The Birdcage is more than just a comedy. It was the first time your parents went to the movies and saw a pretty genuine love story about two homosexuals. Granted it was wrapped in another film altogether that your parents could thoroughly enjoy, but it doesn't pull any punches with its characters. It doesn't give you time to ease into their relationship, it just drops you in the middle of a long-time homosexual relationship and expects you to be okay with it. That's a pretty revolutionary thing when you think about it in the context of when this film came out. Shit, 16 years after this film came out, we still live in some pretty intolerant times.
Enough about that, though. Why does The Birdcage stand the test of time? Because it's an hysterically funny character driven comedy. Yes, the situations are funny, but all of the laughs come from the characters. Robin Williams is revelatory as the relative straight man (no pun intended). He is an actor that can truly shine when he cedes the spotlight and volleys. He's an unbelievably effective actor when he doesn't try so god-damned hard and it just makes most of his other work so maddening as a result. Hackman is wonderful as well in the true straight man role & Wiest makes the most of a sadly underwritten part.
The stars of the show however are Lane & Azaria. Lane is fantastic, effusing his character with enough empathy to sink a ship, but making it so worthwhile. You genuinely feel for him when Val is trying to push him away & hide him, and it makes his efforts to help even more sad & funny at the same time. Azaria is also great in a small but memorable role. He just about steals every scene he's in, often without even trying. He's used perfectly in small doses, just the right amount.
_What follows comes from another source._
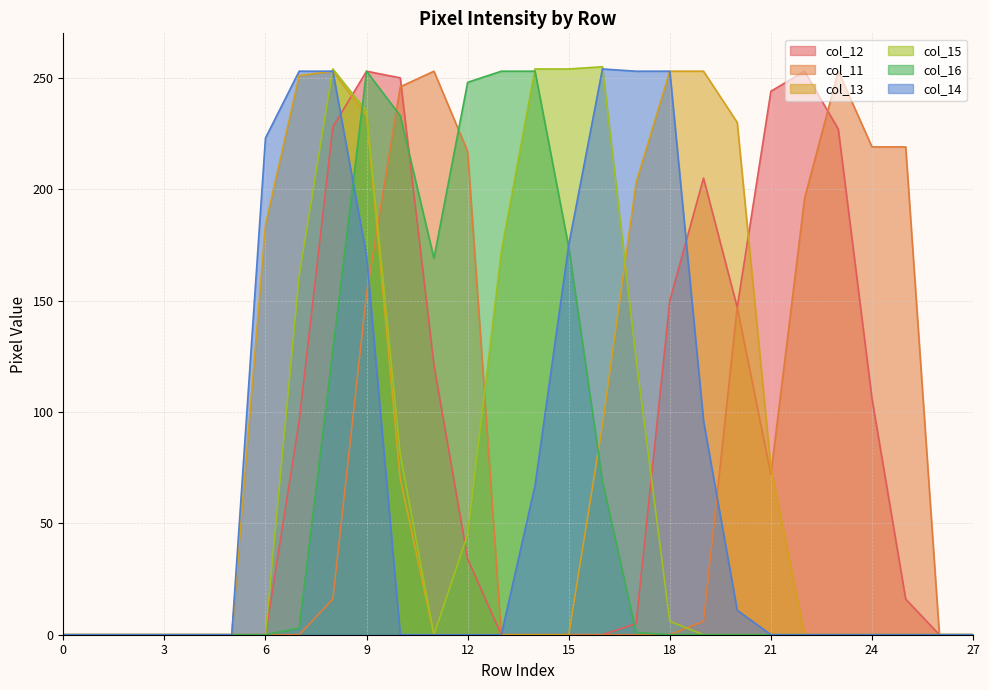

What are all the series names shown in the legend?

col_12, col_11, col_13, col_15, col_16, col_14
Overall, The Birdcage works because it's lots of great people coming together and bringing their A game. It's full of talent in front of and behind the camera (it was shot by Emmanuel Lubezki, who has shot Terrence Malick's last three films). So often I get consumed with talented people coming together to produce a thorough mediocrity, so it's only fair that I sing the praises of talented people coming together to make something great. And The Birdcage is nothing short of a great film.